Policiales
Un famaillense por el mundo


Rene Torres se encuentra inmerso en una nueva aventura, esta vez recorriendo el continente Asiático. Hoy compartimos su paso por Delhi, la puerta de entrada a la mítica India.
El viajero famaillense se encuentra ahora en una nueva travesía, está vez abocado a conocer la legendaria India en un viaje que supone más que retos logísticos sino también culturales.

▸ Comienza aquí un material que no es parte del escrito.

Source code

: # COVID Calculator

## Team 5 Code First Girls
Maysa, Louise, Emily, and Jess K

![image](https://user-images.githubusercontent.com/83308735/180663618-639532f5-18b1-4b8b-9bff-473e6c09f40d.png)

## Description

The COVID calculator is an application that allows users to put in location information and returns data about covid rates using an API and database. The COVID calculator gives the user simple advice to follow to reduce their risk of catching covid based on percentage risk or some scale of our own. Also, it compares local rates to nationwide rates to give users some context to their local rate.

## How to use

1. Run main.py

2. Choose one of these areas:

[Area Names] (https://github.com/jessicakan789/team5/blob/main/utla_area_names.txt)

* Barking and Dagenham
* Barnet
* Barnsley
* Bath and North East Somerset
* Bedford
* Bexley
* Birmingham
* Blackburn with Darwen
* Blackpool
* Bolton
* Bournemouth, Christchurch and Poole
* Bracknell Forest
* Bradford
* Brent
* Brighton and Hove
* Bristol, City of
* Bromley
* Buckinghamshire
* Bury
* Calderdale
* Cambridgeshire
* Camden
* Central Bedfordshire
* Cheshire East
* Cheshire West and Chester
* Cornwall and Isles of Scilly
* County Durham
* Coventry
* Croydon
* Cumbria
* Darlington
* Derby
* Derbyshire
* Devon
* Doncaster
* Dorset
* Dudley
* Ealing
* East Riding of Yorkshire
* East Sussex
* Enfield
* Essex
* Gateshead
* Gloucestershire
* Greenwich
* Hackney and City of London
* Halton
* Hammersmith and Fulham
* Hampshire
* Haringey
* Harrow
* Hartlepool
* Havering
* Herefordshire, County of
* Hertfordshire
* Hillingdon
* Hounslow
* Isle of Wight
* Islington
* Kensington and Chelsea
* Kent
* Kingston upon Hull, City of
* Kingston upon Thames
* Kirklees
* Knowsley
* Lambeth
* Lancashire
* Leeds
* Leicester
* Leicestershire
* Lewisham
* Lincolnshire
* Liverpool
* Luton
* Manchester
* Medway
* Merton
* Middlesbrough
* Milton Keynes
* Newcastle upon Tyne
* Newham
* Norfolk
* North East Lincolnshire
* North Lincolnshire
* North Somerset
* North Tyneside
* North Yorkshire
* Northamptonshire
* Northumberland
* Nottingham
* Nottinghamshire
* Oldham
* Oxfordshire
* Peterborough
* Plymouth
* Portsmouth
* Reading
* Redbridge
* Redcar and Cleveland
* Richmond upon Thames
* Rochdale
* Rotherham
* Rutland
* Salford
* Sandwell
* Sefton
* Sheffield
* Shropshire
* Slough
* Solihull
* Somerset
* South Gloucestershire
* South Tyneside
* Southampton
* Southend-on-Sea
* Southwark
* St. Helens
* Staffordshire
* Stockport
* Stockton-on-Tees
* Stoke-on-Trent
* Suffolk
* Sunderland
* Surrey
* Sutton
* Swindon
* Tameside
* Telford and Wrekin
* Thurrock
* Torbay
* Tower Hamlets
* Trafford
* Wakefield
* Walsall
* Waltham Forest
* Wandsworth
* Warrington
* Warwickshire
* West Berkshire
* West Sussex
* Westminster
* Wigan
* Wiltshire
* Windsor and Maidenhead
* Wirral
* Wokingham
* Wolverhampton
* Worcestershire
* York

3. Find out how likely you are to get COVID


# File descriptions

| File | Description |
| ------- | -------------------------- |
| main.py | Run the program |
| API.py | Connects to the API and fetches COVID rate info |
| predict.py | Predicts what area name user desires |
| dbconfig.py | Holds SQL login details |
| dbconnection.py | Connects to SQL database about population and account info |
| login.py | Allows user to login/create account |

Desde su explosión de colores, calles caóticas, imponentes monumentos, templos, mercadillos y comida callejera Rene nos comparte un poco de su bitácora de viaje: una primera noche caótica, un choque cultural impactante. De noche y a los ojos de un foráneo con 24 horas de viaje encima, Delhi no ofrece una versión idílica pero si promete encantar a ojos de buen viajero.

Con los recaudos necesarios (elementos de higiene) y un guía local Delhi enseña otra cara, una que refleja la multiculturalidad de un pueblo con inmensas dicotomias.
Delhi, India
Hoy fue un día donde la ciudad ya se nos hizo más amiga que en nuestra primera impresión, uno entiende como vive esta gente y porque lo hace así cuando conversa con lugareños, es por eso que si bien nuestro día fue con guía, este guía fue elegido por ser local, por pertenecer a este país, a esta ciudad y a una casta india.
Es así como uno puede entender que si bien él renunció a su casta para casarse con una argentina, existe todavía en este país la costumbre de casarse cuando el padre de la novia negocia con el padre del novio para encuentros y tratos económicos, con el fin de que su casta no pierda prestigio ante la mirada de la sociedad. Sucedió siglos atrás, y aún sucede con menor medida.
A su vez hoy hubo lugares que en Delhi están cerrados para la visita al público hasta el día 26/01, ya que se esperan reuniones muy importantes a nivel país y como es un país independizado de Pakistán 🇵🇰 ,el gobierno teme por la seguridad de su pueblo y es por ello que hoy sucedió algo que jamás había vivido.Sentí primero un avión sobrevolar muy cerca nuestro, la contaminación del cielo de Delhi no dejaba ver mucho por donde éste pasaba pero mis oídos me decían que eran muy cerca, luego pasaron tres y por último eran 6 los aviones que sobrevolaban el cielo para proteger de posibles ataques. Si esto suena así de feo, no quiero imaginar lo que hoy debe ser Gaza.










Delhi ha sido intensa como nunca lo imaginé, pero nuestra puerta de entrada a la India 🇮🇳. Aún hay mucho que vivir, mucho que contar.
Esto fue un poco lo que sentí al llegar de noche, pero hoy de día tener un guía Indio y aprender acerca de su cultura, de su forma de pensar y de su forma de vivir, llegas a entender y hasta la queres a la ciudad así, caótica y hermosa, una mezcla de sentimientos inexplicable donde la amas y la odias minuto a minuto.
India no se explica, se siente y se vive. Es una cita emocionante con lo inesperado. India 🇮🇳, mi viaje al alma del mundo.